• [EXERCISE INSTRUCTIONS]
From the items below, extract every line that contains the word "date".

• [MATERIAL FOR THE TASK]
- - - - - - -

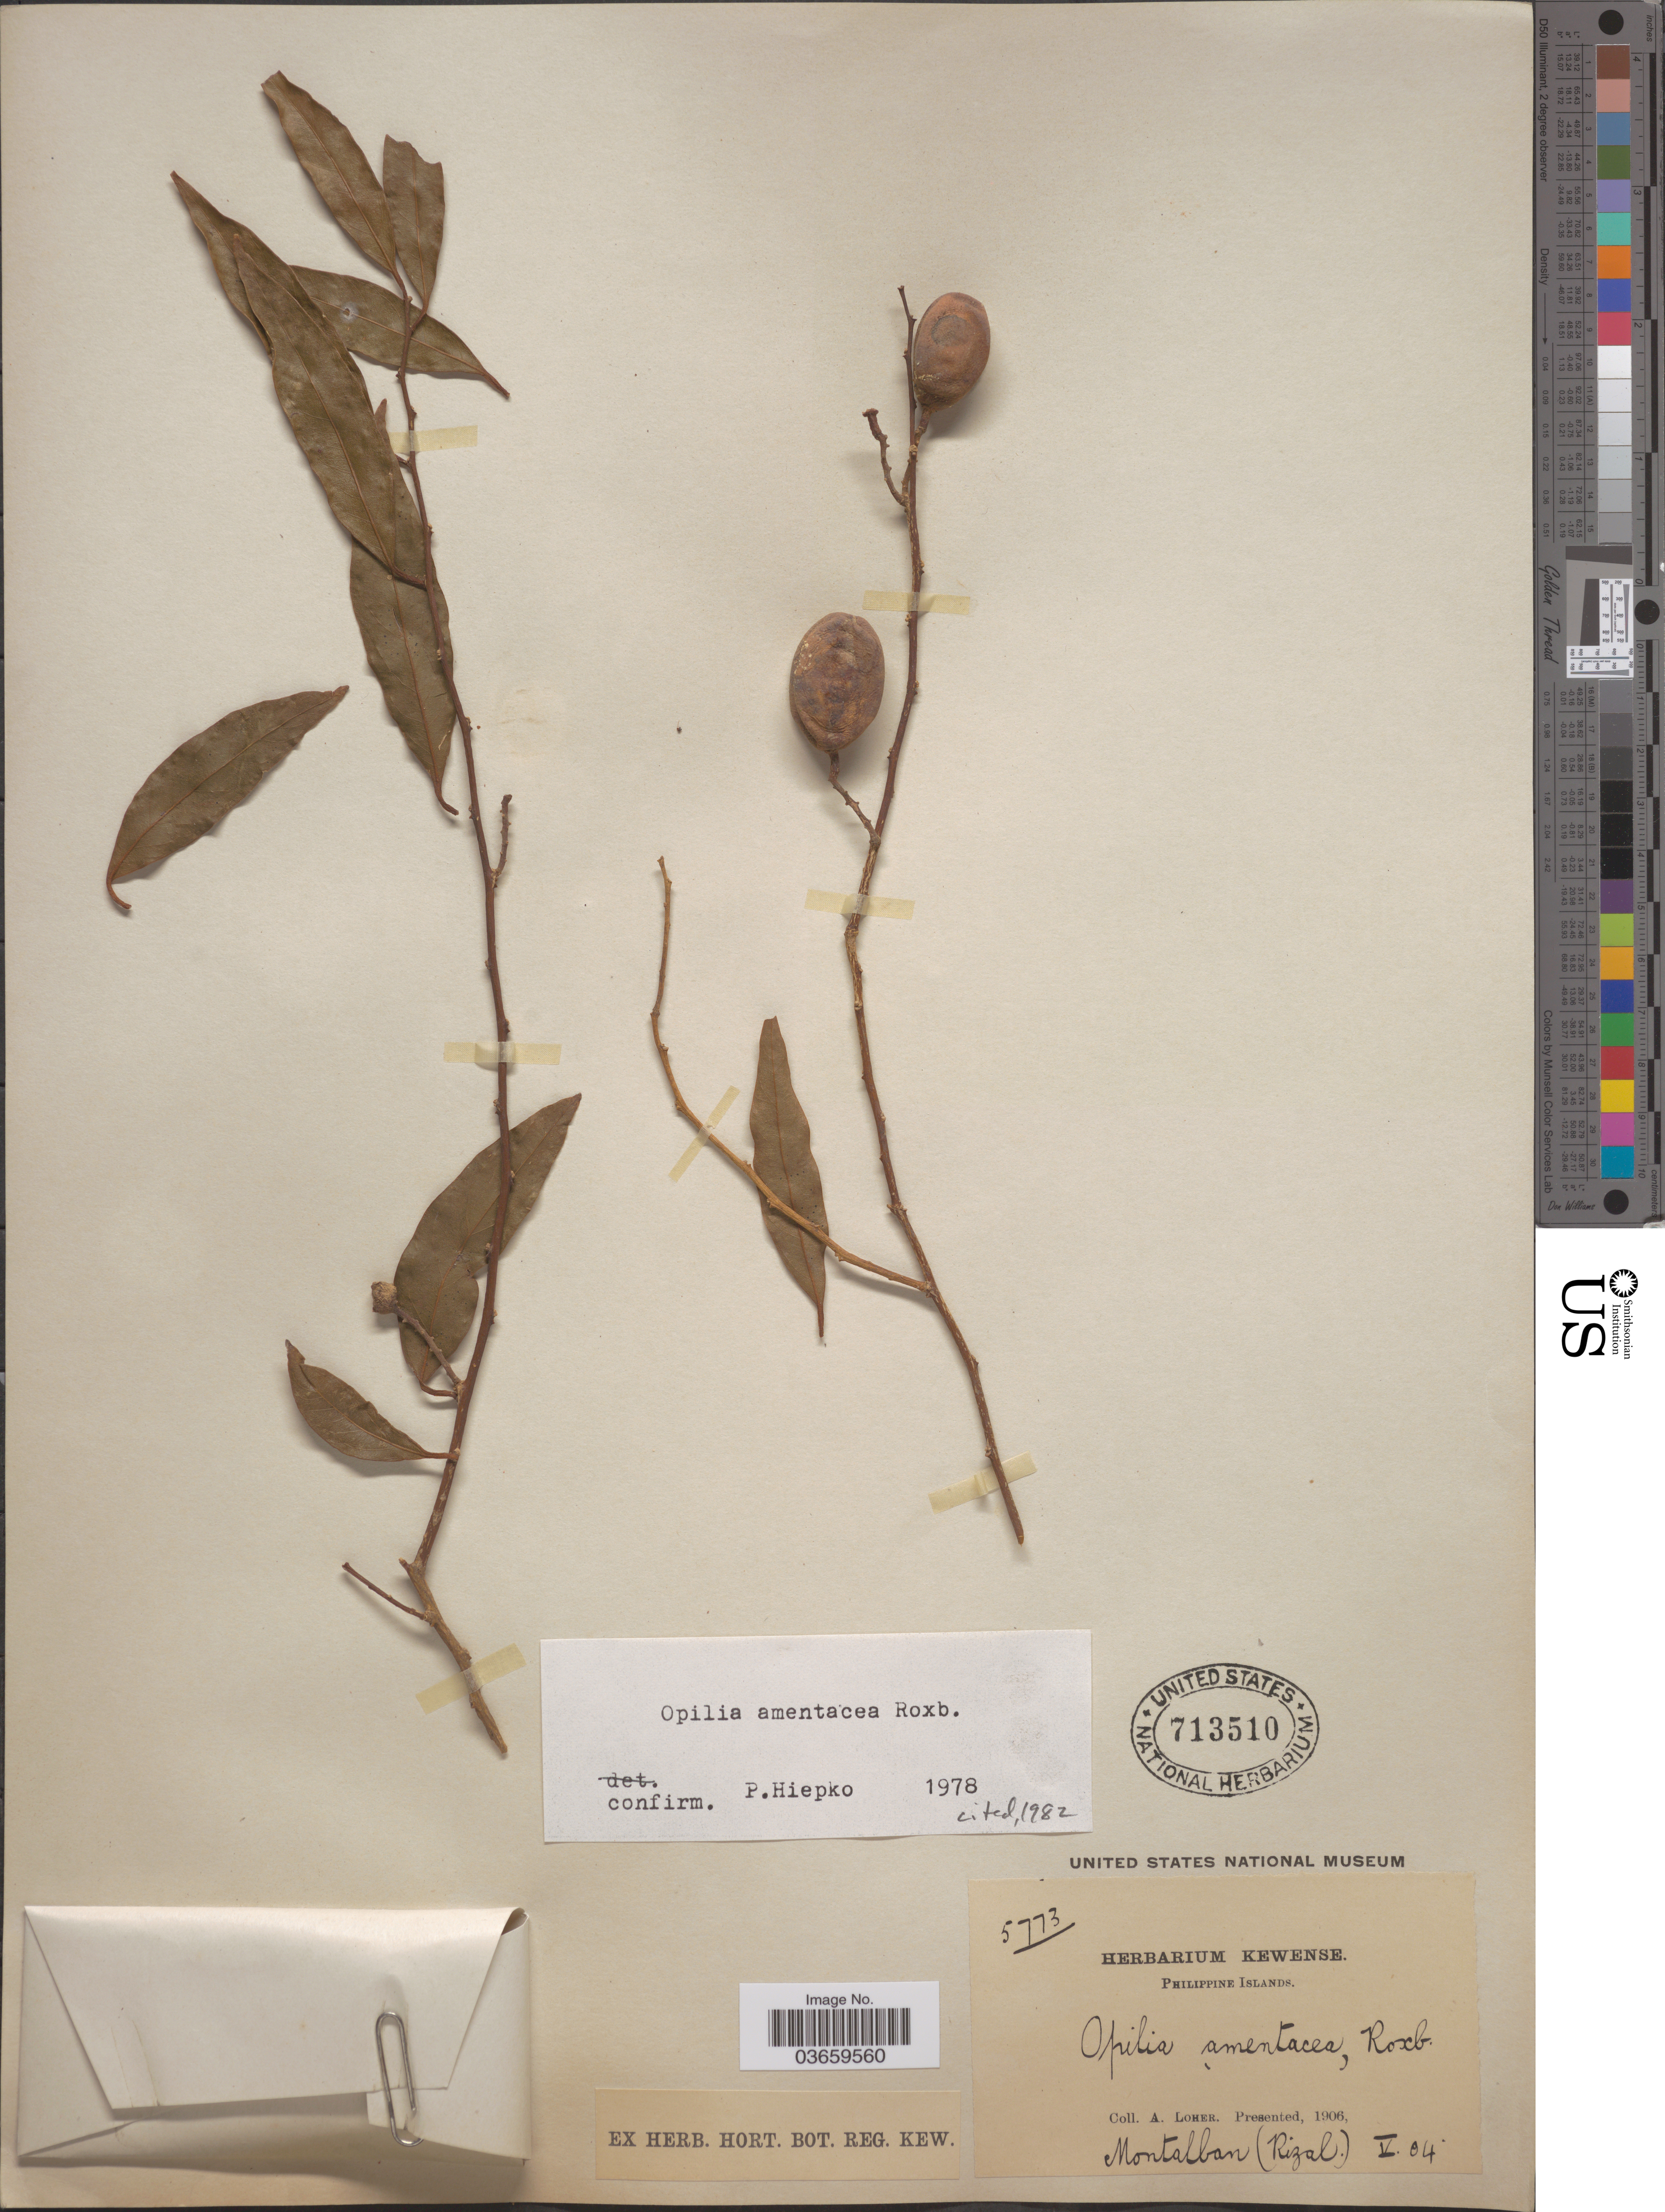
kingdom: Plantae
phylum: Tracheophyta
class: Magnoliopsida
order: Santalales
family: Opiliaceae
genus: Opilia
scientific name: Opilia amentacea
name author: Roxb.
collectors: A. Loher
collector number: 5773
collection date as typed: Transcribed d/m/y: /5/4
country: Philippines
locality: Montalban (Rizal).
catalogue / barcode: US 713510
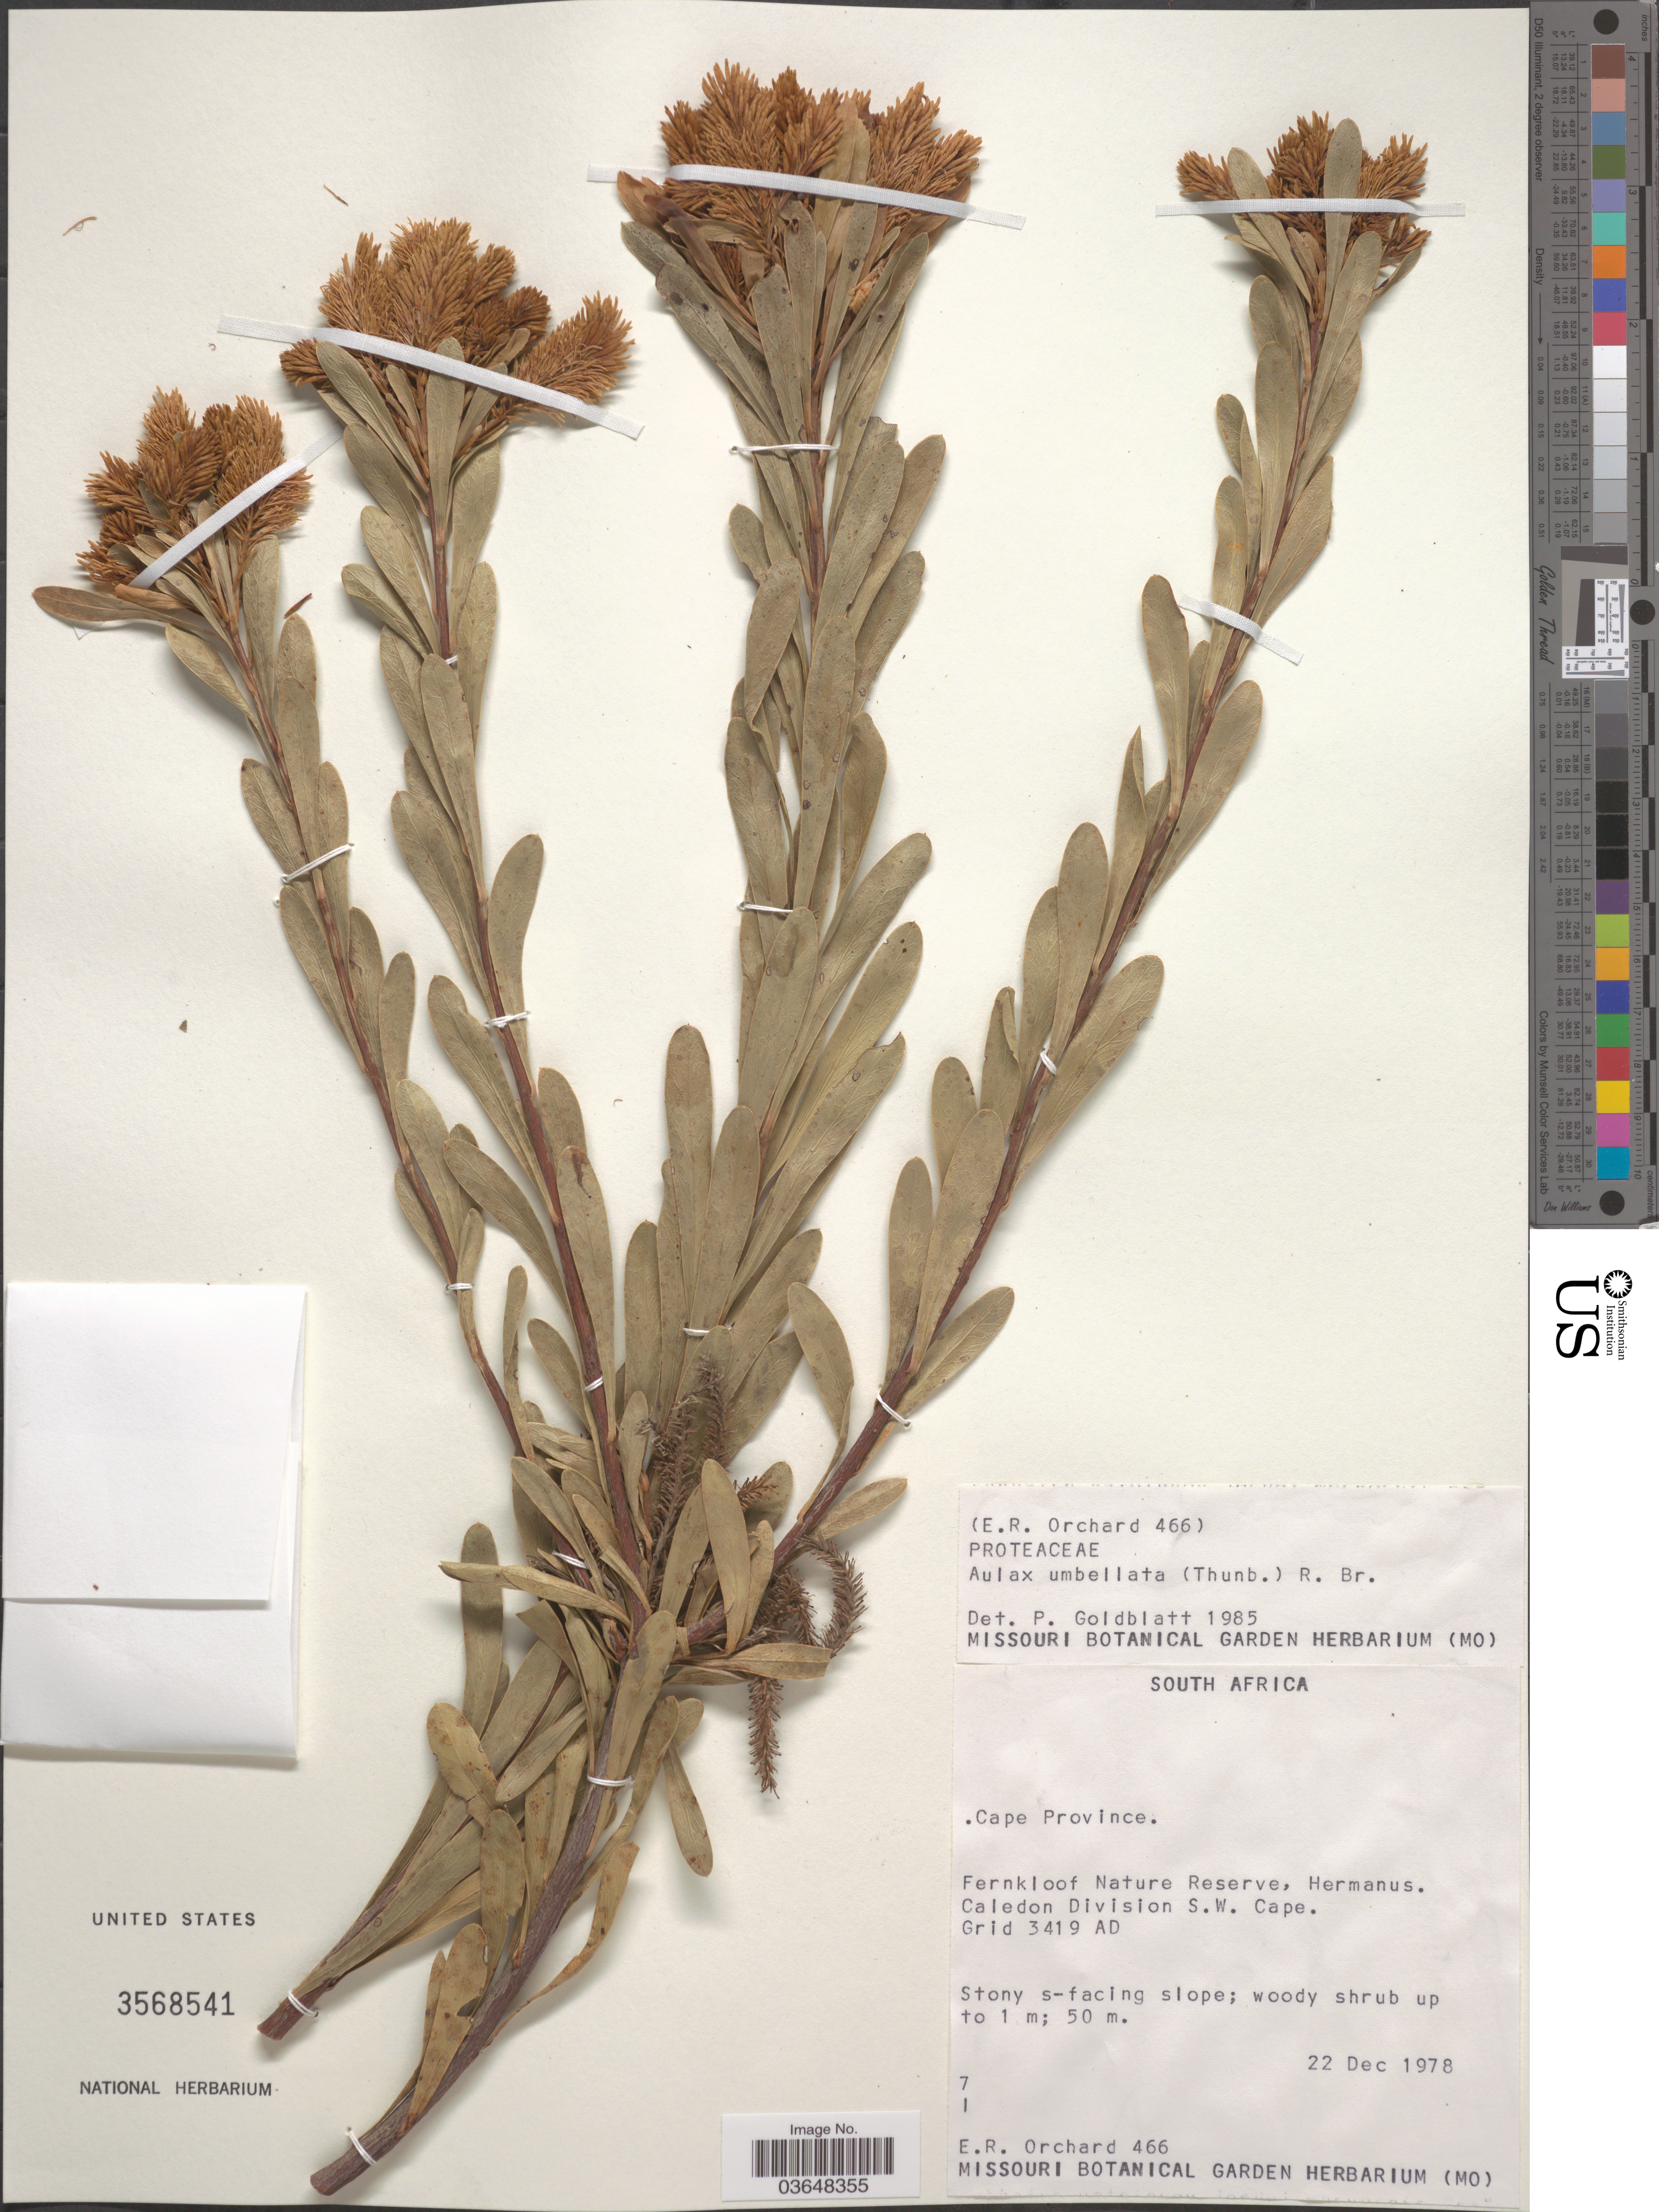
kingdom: Plantae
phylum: Tracheophyta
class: Magnoliopsida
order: Proteales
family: Proteaceae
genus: Aulax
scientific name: Aulax umbellata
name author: R. Br.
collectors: E. Orchard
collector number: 466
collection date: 1978-12-22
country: South Africa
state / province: Western Cape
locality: Fernkloof Nature Reserve, Hermanus. Caledon Division S.W. Cape. Grid 3419 AD.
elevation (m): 50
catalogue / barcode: US 3568541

- - - - - - -

• [SOLUTION FOR THIS PROBLEM]
collection date as typed: Transcribed d/m/y: /5/4
collection date: 1978-12-22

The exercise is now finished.